I admit it. The proven theorems of her lush geometry vaporized me and as a mist in a vacuum, sucked me in. The designer responsible for her body used a french curve, drafting a lip-smacking gumbo of conic sections. I lingered, searching for new measurements of time, along her parabolae, hyperbola, wishing the
seconds to slow.
Her tongue painted lovesong grafitti in my mouth, then she took me in to hers. " May I suck you?" she asked, multiplying exponentially the returns on my favors.
Later she wrapped her cool, long legs around me and with grunts and pushing toes and pulling arms and lips and tongues and teeth sweat breath spit we devoured each other until ecstacy and exhaustion melted us together.
"You need more verve," she told me a few days later.
"What the hell does that mean?!"
"You're too uptight."
She would just pick me up and drive. To the beach. To a hidden pond guarded by ancient bearded live oaks, fat gators lying in a patch of sun. To a pancake dinner. A school play. A Tampa Bay Buccaneers game (way pre-Jon Gruden) where even though we sat ten rows up on the forty we could only watch every other play because she had lost her glasses, and I kept handing her mine.

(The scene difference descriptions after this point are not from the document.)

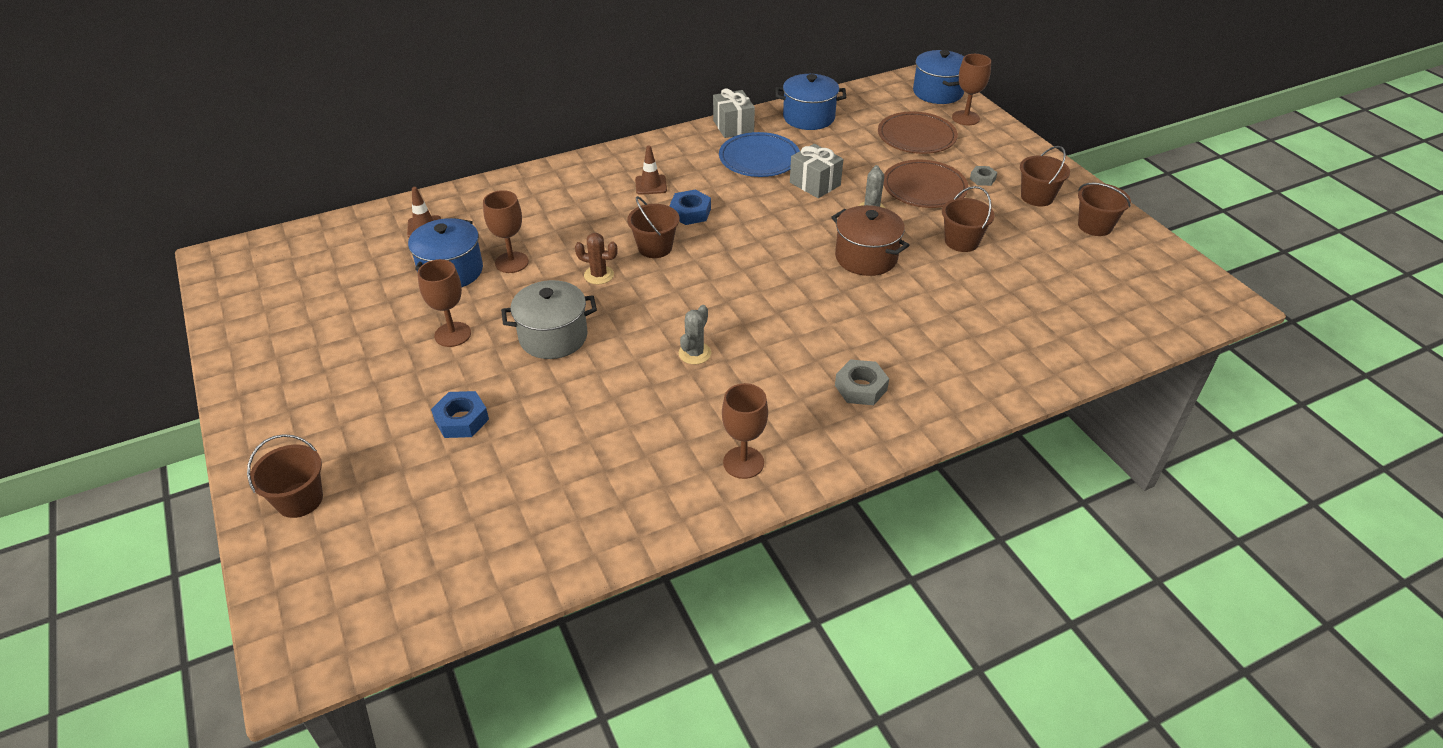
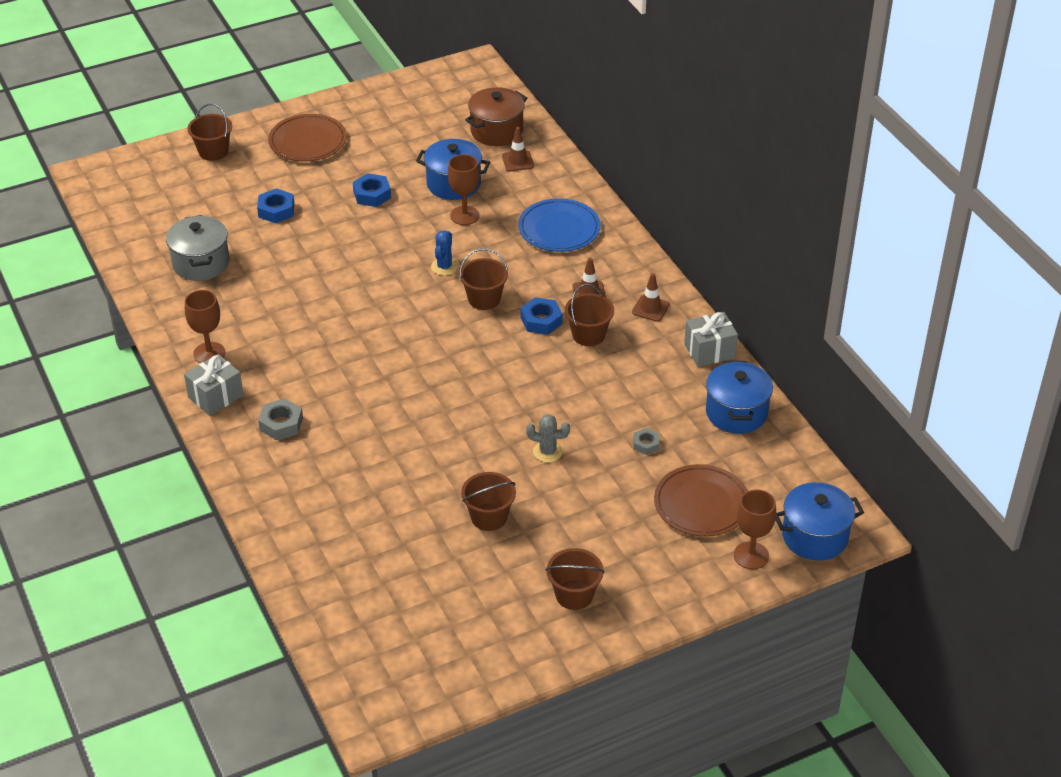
camera: 90 degrees right, 0 degrees up
(453, 334) = (372, 195): brown goblet -> blue nut
(553, 337) = (364, 247): grey pot -> grey pot (201, 263)
(599, 275) = (444, 267): brown cactus -> blue cactus
(676, 153) = (650, 308): none -> brown traffic cone
(695, 353) = (335, 326): grey cactus -> none
(759, 158) = (643, 370): blue plate -> blue plate (559, 229)
(815, 184) = (595, 411): grey gift -> grey gift (216, 396)
(866, 257) = (464, 441): brown pot -> brown pot (496, 131)
(924, 187) = (590, 498): brown plate -> brown plate (308, 141)
(982, 179) = (610, 551): grey nut -> grey nut (646, 444)
(1095, 226) = (516, 636): brown bucket -> brown bucket (588, 335)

"You still need more verve."
She left me notes in bed, on my front door, in the kitchen, all containing the words "my love." Because of her I discovered the joy of boxers. Thanks to her bright joy I slowly began seeing the world with new childlike wonder. I learned massage and shiatsu to please her. Roadside fried fish sandwiches and watermelon became summer staples.
"You're verveless. Let's go."
She got us airline tickets to fly out to LA to see a show. Lots of dancing. Plenty of acid. Crashing at her friend's apartment in Santa Monica. After a day to relax and recover and relive the show, we walked from the apartment, along the
Venice boardwalk to Marina del Rey and back. That walk did it.
She had a rope of her hair wrapped and beaded. We snacked along the way. I bought a heavy warm poncho, and we walked the whole way arm in arm, leaning toward each other, savoring each syllable of the other like fresh berries.
Wet orange light from a clear dawn slowly drenched me, warming me as if I'd felt the sun for the first time. Celestial music enclosed us in a cocoon of prisms. As we walked the crowds parted to let us pass and then closed behind us. In a silent moment, stopping to
watch a blues duo on slide guitar and harp, I looked to her and knew I could walk from the Yukon to Tierra del Fuego if she wanted to. I could have walked like this forever.
One morning after we returned home from where this journey for me began, we sat in my apartment reading the paper. Actually, I was hiding behind the sports section. I had just given her a new fluffy bathrobe which she wore loosely tied over shower-fresh skin. I put the paper down.
"Um, er, deary?"
"Yes?" She did not put the comics down.
"Will you marry me?"
She folded one corner of the paper so I could see just her face. At first she said nothing, expressionless. My intestines turned to ice. Then she softly grinned and nodded and then said, "Yes."
We went back to reading the paper. One part of my life had just quietly held hands with another, but it was like they had done so all along. I smiled all morning.
Two weeks later we moved all of our stuff in to an old sprawling apartment and began blending the primary colors of our life together.
Almost twelve years later, we stretched out on the couch, and I rubbed her shoulders, massaged her hands, face and eyebrows. The children are asleep in their rooms. Numerous pillows and low lights help us doze. As I drift to sleep, a soft but approving voice whispers, "This is it."